The fix was not "make the job better". The job is a horror and I do not own it. The fix was to stop letting one process ruin everyone's afternoon.

v2 is the default now, mostly

Most current distributions have moved to the unified cgroups v2 hierarchy, and systemd drives it for you. That is the part worth internalising: you rarely poke /sys/fs/cgroup by hand anymore. You set properties on a unit and systemd does the writing.

You can confirm which hierarchy you are on:

stat -fc %T /sys/fs/cgroup/
# cgroup2fs means v2 unified

A server doing the work

a memory ceiling that actually holds

The job runs as a systemd service, so I just gave the unit a limit:

[Service]
MemoryHigh=2G
MemoryMax=2.5G

MemoryMax is the hard wall: cross it and that cgroup gets the OOM killer, not the whole machine. MemoryHigh is the softer one, where the kernel starts reclaiming aggressively and throttling the process before it gets to the wall.

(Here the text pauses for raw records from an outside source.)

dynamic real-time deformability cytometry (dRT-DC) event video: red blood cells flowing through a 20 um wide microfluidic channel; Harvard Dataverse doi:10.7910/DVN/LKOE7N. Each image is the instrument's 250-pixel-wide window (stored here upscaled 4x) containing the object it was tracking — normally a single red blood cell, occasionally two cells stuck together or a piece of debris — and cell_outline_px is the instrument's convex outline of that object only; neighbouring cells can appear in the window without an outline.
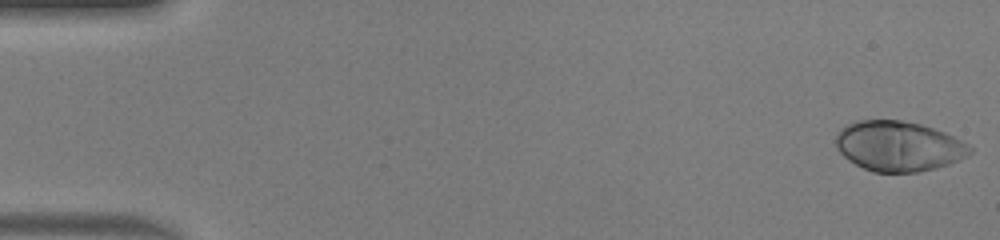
{"species": "human", "species_latin": "Homo sapiens", "temperature_condition": "warm", "stored_images_in_passage": 49, "camera_frame_rate_fps": 3000, "um_per_image_px": 0.085, "donor": {"sex": "male"}, "frame": {"image": 1, "passage_image": 1, "time_ms": 0.0, "image_size_px": [1000, 240], "cell_outline_px": [[972, 152], [968, 156], [948, 164], [936, 168], [920, 172], [872, 172], [848, 160], [836, 148], [836, 136], [840, 128], [856, 120], [900, 120], [920, 124], [944, 132], [968, 144], [972, 148]], "centroid_in_image_um": [76.36, 12.43], "position_along_channel_um": 8.6, "area_um2": 39.13}}
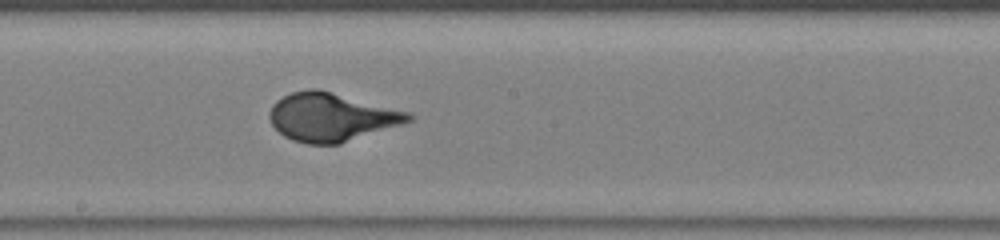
{"frame": {"image": 2, "passage_image": 27, "time_ms": 8.667, "image_size_px": [1000, 240], "cell_outline_px": [[416, 116], [412, 120], [340, 144], [308, 144], [292, 140], [284, 136], [272, 124], [268, 116], [268, 112], [272, 104], [276, 100], [292, 92], [308, 88], [316, 88], [412, 112]], "centroid_in_image_um": [28.16, 9.94], "position_along_channel_um": 220.0, "area_um2": 39.19}}
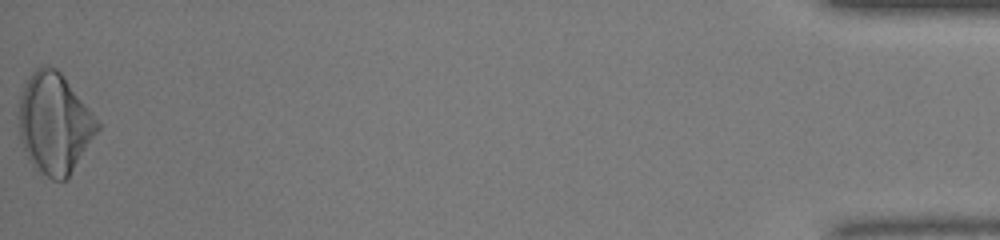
{"frame": {"image": 3, "passage_image": 49, "time_ms": 16.0, "image_size_px": [1000, 240], "cell_outline_px": [[100, 128], [68, 176], [64, 180], [52, 180], [36, 172], [28, 160], [20, 140], [20, 96], [24, 84], [32, 72], [40, 64], [44, 64], [56, 68], [64, 76], [92, 112], [100, 124]], "centroid_in_image_um": [4.6, 10.49], "position_along_channel_um": 430.6, "area_um2": 45.89}}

Setting both means the job spends most of its bad days being gently slowed rather than violently killed, which is exactly the tradeoff I wanted.

After systemctl daemon-reload and a restart, I watched it with:

systemctl status the-job.service
cat /sys/fs/cgroup/system.slice/the-job.service/memory.current

It hit the high mark, paused, did its garbage collection, and carried on. When it occasionally still overcooks itself, only it dies. The box stays up. Monitoring stays up. I stay sat down.

the lesson

I spent ages trying to make the misbehaving thing behave. The better move was to draw a box around it and let it misbehave inside the box. cgroups v2 makes that almost trivial when systemd is already managing the unit, and "contain the blast radius" beats "fix the unfixable" nearly every time.